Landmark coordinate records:
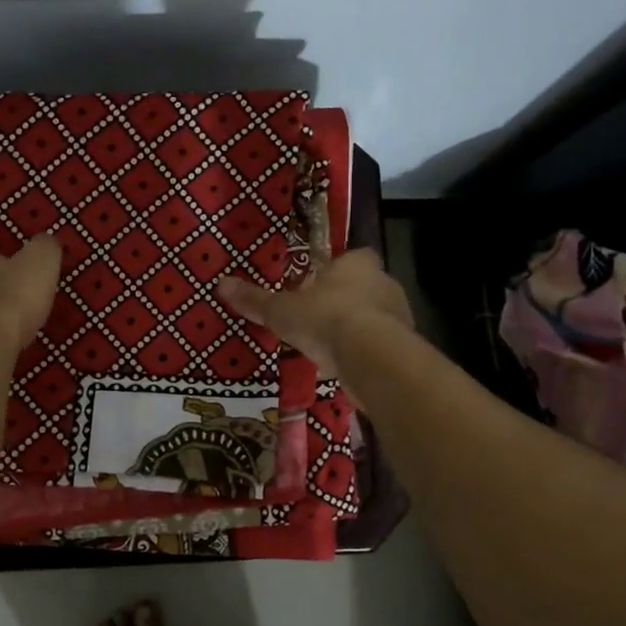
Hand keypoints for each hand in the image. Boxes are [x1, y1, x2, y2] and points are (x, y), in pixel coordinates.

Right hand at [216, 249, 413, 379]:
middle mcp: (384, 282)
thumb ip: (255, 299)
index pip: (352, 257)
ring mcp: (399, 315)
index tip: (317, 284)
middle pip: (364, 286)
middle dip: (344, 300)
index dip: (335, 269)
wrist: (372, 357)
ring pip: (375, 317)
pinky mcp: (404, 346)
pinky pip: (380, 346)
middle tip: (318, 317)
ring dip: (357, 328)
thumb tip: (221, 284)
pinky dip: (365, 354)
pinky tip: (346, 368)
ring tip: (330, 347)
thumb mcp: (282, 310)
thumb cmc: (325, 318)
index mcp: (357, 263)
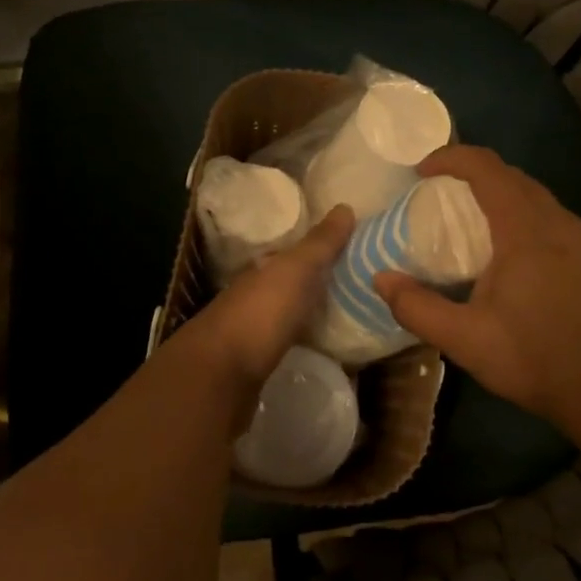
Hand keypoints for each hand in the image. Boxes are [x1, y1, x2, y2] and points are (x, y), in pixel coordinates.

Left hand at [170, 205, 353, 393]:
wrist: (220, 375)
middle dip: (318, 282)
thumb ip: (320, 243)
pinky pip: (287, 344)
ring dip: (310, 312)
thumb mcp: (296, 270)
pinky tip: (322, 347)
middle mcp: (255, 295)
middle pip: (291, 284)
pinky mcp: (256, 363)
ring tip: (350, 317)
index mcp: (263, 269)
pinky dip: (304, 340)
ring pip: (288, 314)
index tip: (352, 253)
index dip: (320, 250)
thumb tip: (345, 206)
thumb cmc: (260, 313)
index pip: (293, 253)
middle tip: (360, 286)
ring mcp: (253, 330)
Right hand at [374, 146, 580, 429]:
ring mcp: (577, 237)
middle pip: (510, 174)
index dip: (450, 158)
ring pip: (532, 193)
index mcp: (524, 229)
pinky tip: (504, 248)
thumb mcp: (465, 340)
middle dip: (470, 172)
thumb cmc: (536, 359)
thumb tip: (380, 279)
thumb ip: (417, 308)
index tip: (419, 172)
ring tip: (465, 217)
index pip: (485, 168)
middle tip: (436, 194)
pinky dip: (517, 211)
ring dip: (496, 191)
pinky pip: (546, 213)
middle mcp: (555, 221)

---

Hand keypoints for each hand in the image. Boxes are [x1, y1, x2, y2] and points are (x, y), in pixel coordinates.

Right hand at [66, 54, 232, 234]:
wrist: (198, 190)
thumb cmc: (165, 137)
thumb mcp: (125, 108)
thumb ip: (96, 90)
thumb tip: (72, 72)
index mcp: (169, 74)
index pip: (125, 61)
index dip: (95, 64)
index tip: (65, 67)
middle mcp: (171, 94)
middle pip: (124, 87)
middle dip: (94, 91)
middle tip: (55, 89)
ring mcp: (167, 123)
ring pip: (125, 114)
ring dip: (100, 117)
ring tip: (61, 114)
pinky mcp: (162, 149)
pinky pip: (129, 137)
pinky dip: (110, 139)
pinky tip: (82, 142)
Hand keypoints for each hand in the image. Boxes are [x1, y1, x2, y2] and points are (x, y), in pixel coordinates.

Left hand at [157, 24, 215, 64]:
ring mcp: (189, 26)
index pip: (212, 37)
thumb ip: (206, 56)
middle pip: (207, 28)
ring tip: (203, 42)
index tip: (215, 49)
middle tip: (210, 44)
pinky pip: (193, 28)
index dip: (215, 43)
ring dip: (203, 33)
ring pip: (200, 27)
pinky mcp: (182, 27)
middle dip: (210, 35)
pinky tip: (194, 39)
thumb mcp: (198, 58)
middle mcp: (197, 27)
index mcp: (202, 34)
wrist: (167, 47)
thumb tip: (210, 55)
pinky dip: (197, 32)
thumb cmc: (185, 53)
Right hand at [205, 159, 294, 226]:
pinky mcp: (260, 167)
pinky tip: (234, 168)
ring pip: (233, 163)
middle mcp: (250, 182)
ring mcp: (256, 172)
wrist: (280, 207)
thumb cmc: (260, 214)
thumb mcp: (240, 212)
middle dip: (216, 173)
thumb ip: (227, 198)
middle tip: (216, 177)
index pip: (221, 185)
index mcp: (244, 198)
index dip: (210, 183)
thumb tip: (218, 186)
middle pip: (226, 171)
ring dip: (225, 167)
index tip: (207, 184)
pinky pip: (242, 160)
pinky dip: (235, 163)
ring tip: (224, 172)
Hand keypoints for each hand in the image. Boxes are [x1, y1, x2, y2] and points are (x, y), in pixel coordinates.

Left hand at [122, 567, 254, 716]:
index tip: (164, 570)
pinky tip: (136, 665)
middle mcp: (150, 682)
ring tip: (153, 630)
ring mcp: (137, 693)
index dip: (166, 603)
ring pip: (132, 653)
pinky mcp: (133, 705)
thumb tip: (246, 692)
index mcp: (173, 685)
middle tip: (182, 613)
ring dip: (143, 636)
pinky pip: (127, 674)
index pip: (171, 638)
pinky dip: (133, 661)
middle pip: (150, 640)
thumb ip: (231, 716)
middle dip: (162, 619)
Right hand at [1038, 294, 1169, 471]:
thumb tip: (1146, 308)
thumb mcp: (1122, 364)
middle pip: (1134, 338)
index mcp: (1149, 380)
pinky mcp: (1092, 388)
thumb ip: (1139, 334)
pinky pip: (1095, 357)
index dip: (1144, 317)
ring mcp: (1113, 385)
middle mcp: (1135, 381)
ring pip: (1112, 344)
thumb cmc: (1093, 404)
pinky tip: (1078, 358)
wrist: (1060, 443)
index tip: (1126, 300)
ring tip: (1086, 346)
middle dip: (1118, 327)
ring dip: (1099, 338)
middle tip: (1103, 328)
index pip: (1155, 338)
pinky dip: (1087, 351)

» What to do: Copy out only the lines above from the one with "middle dip: (94, 91)" to the one with "ring mcp: (189, 26)", inclusive, exactly as they stand.

» Completed exercise:
middle dip: (94, 91)
middle tip: (55, 89)
ring mcp: (167, 123)
ring pip: (125, 114)
ring dip: (100, 117)
ring tip: (61, 114)
pinky mcp: (162, 149)
pinky pip: (129, 137)
pinky dip: (110, 139)
pinky tip: (82, 142)
Hand keypoints for each hand in the image. Boxes are [x1, y1, x2, y2] and points are (x, y), in pixel coordinates.

Left hand at [157, 24, 215, 64]:
ring mcp: (189, 26)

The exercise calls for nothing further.